Readings: SEBI on close-ended funds, FinTech bond exchange, Alternative paths to India
- Economic Times: SEBI may scrap initial charges for close-ended MFs
Market regulator SEBI is likely to prohibit close-ended MFs from charging up to 6% of the corpus as initial offer expenses, which is then amortised over a period of time.
For example, if you buy 100 units of Rs 10 each of a new close-ended fund, the fund house charges 6% as initial expenses, which means that the NAV should be Rs 9.40, but it is still shown as Rs 10 initially.

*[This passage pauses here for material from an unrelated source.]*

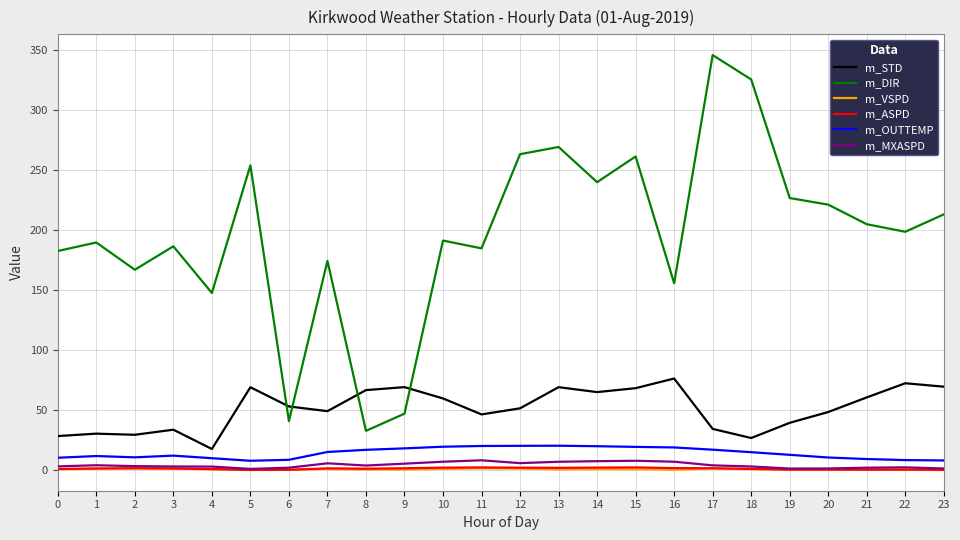

True or false: m_OUTTEMP and m_STD intersect in this chart.

False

The Rs 6 charged to the scheme is amortised over a period.
Against a 2.25% entry load available in the case of open-ended schemes, an AMC can appropriate as much as 6% of the corpus raised by close-ended schemes for advertising and other related upfront expenses, which is not immediately reflected in NAV.

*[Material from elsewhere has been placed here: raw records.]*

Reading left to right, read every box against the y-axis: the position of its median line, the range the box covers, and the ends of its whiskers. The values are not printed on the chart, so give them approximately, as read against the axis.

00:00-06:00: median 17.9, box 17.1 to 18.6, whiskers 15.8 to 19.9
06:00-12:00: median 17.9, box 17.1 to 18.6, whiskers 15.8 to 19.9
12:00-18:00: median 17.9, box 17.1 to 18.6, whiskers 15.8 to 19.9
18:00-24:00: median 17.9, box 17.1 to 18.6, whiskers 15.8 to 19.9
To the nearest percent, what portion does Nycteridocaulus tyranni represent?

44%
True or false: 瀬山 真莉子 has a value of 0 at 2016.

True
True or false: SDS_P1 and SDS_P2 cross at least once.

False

- Business Standard: Financial Tech to set up corporate bond exchange
Financial Technologies, which recently got the government approval to set up an energy exchange, is now planning an exchange for illiquid corporate bonds.

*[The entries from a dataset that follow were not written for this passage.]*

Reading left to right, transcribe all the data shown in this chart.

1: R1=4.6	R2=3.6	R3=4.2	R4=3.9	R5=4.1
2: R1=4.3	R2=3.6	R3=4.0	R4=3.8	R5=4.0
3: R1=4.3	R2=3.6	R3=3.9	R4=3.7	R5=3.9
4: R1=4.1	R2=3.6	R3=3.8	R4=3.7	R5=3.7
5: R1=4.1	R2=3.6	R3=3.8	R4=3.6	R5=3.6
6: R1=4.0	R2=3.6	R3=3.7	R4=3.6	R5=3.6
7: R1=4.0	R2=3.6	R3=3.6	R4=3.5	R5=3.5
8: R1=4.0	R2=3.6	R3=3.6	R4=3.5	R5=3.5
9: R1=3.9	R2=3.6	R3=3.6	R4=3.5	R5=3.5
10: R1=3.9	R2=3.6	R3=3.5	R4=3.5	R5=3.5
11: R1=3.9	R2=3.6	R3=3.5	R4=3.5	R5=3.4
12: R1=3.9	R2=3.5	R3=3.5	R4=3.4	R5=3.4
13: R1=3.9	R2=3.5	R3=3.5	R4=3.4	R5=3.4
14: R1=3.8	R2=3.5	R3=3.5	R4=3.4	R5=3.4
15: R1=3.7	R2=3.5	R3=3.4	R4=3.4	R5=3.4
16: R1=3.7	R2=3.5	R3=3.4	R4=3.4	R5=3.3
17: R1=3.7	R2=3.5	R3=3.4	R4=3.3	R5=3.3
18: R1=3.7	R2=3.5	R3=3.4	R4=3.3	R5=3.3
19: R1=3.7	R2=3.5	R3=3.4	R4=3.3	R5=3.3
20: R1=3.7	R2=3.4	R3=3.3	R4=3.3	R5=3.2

According to the Securities and Exchange Board of India (Sebi) data, trading in corporate bonds, including over the counter trades and trading through exchanges, stood at Rs 53,664.26 crore between January and August.
. . . economy’s strong performance is leading many global investors to enter the domestic markets through an increasing number of channels, including financial derivatives . . . private equity (PE) is one of these channels, and accounts for a greater share of capital inflows each day, with much of it “targeting real estate-related investments”.
The third way is through the currency market. Onshore, the rupee forward market is only available for hedging commercial transactions. Foreign investors interested in an outright currency or interest rate view, can transact through the forwards and interest rate swaps markets, where liquidity is provided by foreign banks and Indian offshore accounts.